Ein Spruch, der sich über Jahrhunderte hielt. Und nur eine von vielen Stereotypen („faul, heimatlos, kriminell“), die mit der bis zu zwölf Millionen Menschen zählenden und damit größten Minderheit Europas in Verbindung gebracht wird. Diskriminierung und Hass gegenüber den Sinti und Roma fanden ihren Höhepunkt, als die Nazis nahezu eine halbe Million von ihnen ermordeten.

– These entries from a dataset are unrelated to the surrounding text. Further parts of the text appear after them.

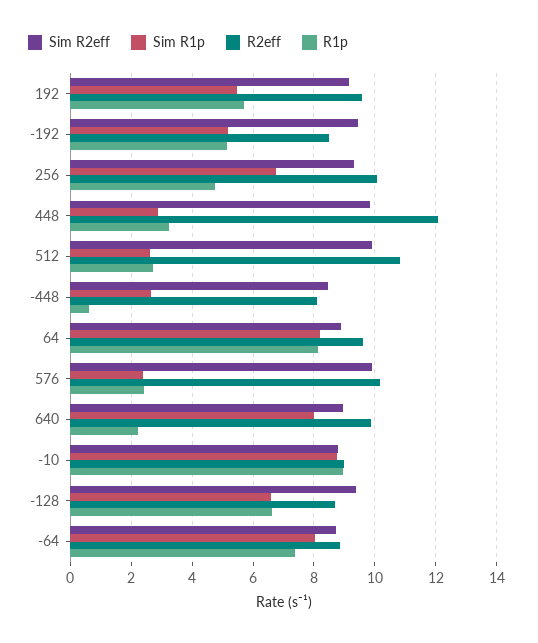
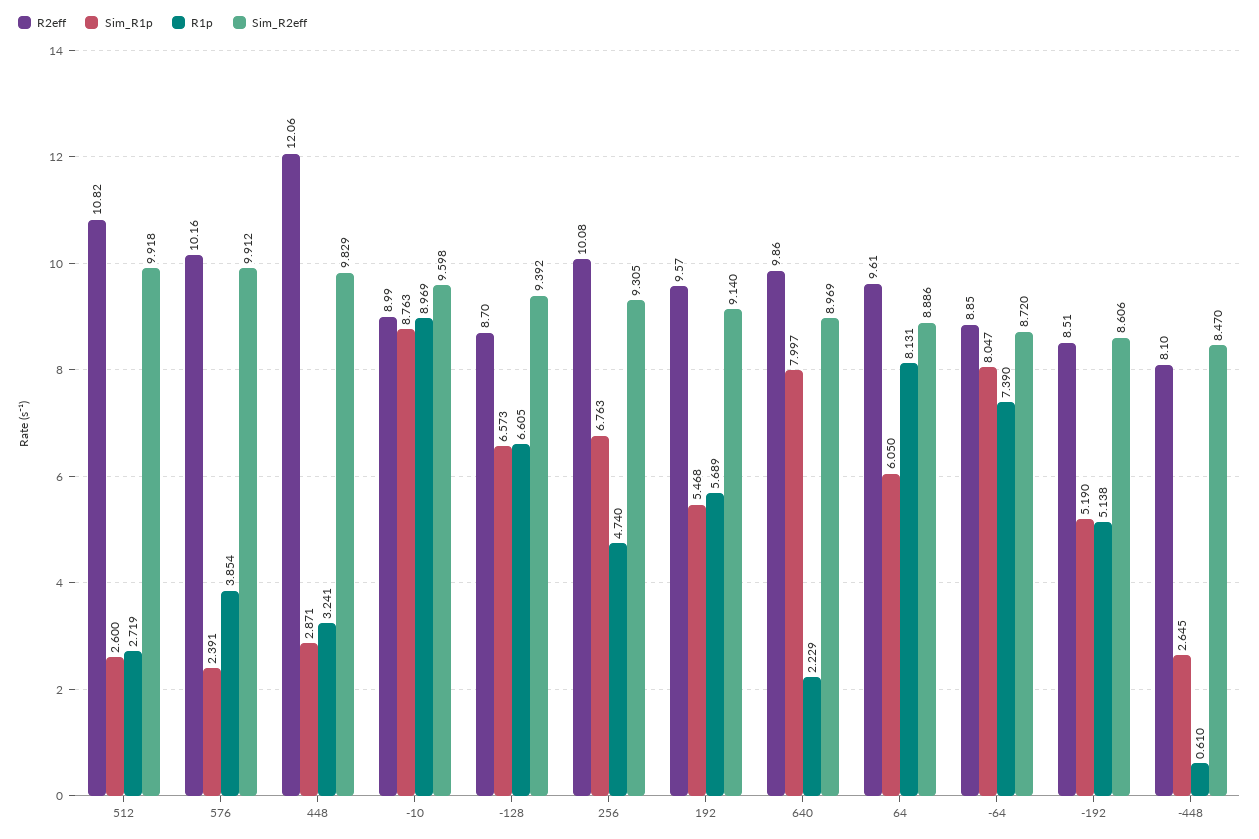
  {
    "Sim R2eff": {
      "192": 9.14,
-     "-192": 9.4,
+     "-192": 8.606,
      "256": 9.305,
      "448": 9.829,
      "512": 9.918,
      "-448": 8.47,
      "64": 8.886,
      "576": 9.912,
      "640": 8.969,
-     "-10": 8.8,
+     "-10": 9.598,
      "-128": 9.392,
      "-64": 8.72
    },
    "Sim R1p": {
      "192": 5.468,
      "-192": 5.19,
      "256": 6.763,
      "448": 2.871,
      "512": 2.6,
      "-448": 2.645,
-     "64": 8.2,
+     "64": 6.05,
      "576": 2.391,
      "640": 7.997,
      "-10": 8.763,
      "-128": 6.573,
      "-64": 8.047
    },
    "R2eff": {
      "192": 9.57,
      "-192": 8.51,
      "256": 10.08,
      "448": 12.06,
      "512": 10.82,
      "-448": 8.1,
      "64": 9.61,
      "576": 10.16,
      "640": 9.86,
      "-10": 8.99,
      "-128": 8.7,
      "-64": 8.85
    },
    "R1p": {
      "192": 5.689,
      "-192": 5.138,
      "256": 4.74,
      "448": 3.241,
      "512": 2.719,
      "-448": 0.61,
      "64": 8.131,
-     "576": 2.4,
+     "576": 3.854,
      "640": 2.229,
      "-10": 8.969,
      "-128": 6.605,
      "-64": 7.39
    }
  }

Heute leben die Roma über ganz Europa verteilt, die Mehrheit von ihnen jedoch in Südosteuropa – unter meist elenden Bedingungen. Von Ostrava in Tschechien bis Belgrad, vom slowakischen Kosice bis Bukarest leben Millionen Familien in Slumsiedlungen am Rande der Städte. Müllberge türmen sich, Wasseranschlüsse sind die Ausnahme, bei Regen versinken die ungeteerten Straßen im Schlamm. In Kosice zogen die Stadtväter eine Mauer zur Abgrenzung gegen die Roma hoch. Andere Städte überlassen die Slums mitsamt ihren Bewohnern, ihren Papphütten und halb kaputten Wohnwägen einfach sich selbst. Wer hier lebt, stirbt zehn Jahre früher als der Durchschnittseuropäer. Und hat fast nie Arbeit.

Teufelskreis

Zwischen 80 und 90 Prozent der osteuropäischen Roma sind ohne Job. Wer zudem nie ein Schule besuchte, wie viele erwachsene Roma noch heute, hat kaum Chancen, sich je aus dem Teufelskreis von Armut und Not zu befreien.

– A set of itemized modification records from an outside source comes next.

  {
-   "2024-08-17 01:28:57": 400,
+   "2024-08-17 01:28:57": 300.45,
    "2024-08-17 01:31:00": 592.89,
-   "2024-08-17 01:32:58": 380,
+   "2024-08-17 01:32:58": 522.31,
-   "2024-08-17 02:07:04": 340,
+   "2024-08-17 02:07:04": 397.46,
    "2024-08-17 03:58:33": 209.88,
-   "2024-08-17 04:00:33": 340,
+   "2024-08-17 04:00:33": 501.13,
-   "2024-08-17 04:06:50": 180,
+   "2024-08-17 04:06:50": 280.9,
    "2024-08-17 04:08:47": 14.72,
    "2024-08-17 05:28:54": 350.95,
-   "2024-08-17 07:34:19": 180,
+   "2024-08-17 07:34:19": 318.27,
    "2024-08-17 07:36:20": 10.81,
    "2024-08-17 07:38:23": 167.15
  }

In ihrer Not sehen viele im Auswandern ihre einzige Chance – wie die kosovarische Roma-Familie Dibrani. Zusammen mit ihren fünf Kindern ließen sich die Dibranis in Ostfrankreich nieder, schickten ihre Kinder in die Schule und lebten unauffällig – bis Frankreichs Polizei die 15-jährige Leonarda und ihre Familie gegen den Protest Tausender Schüler wieder in den Kosovo abschob.

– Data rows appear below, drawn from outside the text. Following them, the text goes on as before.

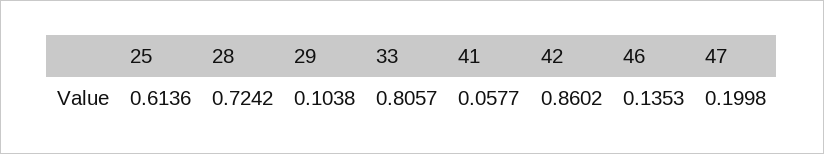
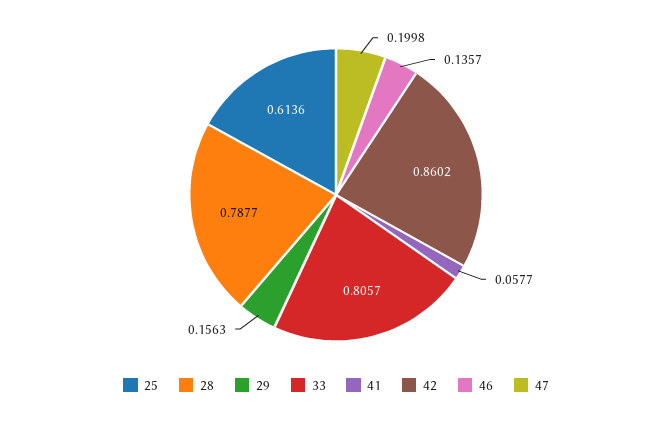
  {
    "25": 0.6136,
-   "28": 0.7242,
+   "28": 0.7877,
-   "29": 0.1038,
+   "29": 0.1563,
    "33": 0.8057,
    "41": 0.0577,
    "42": 0.8602,
-   "46": 0.1353,
+   "46": 0.1357,
    "47": 0.1998
  }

Tausende Roma, viele von ihnen mittlerweile EU-Bürger, werden jährlich aus westlichen EU-Ländern in ihre alte Heimat zurückgebracht. Mit einer Rückkehrprämie ausgestattet gehen viele auch freiwillig – nur um kurz darauf wiederzukehren.

EU: Aktionsplan

Hier nicht willkommen und dort nicht erwünscht – dieses Schicksal von zwölf Millionen Menschen mitten in Europa hat die EU auf den Plan gerufen. Vor zwei Jahren verabschiedeten die EU-Mitgliedsstaaten für jedes Land einen eigenen nationalen Aktionsplan – doch tief greifende Verbesserungen sind noch lange nicht zu erwarten.

Ungarische Roma dürfen etwa seither nur noch mit staatlicher Hilfe rechnen, wenn sie die auch vom Staat vorgegebene Sozialarbeit leisten – haben damit aber noch lange keinen richtigen Job. Kroatische Roma-Kinder gehen zwar in die Schule, meist aber nur in reine Roma-Klassen – und erhalten dort wiederum nur qualitativ schlechte Ausbildung. Und ein osteuropäischer Regierungschef liebäugelte gar mit der Idee, Roma-Kinder aus ihren Familien zu holen und sie in Internaten zwangseinzuschulen. Erst dessen Roma-Beauftragter winkte ab: Geht gar nicht.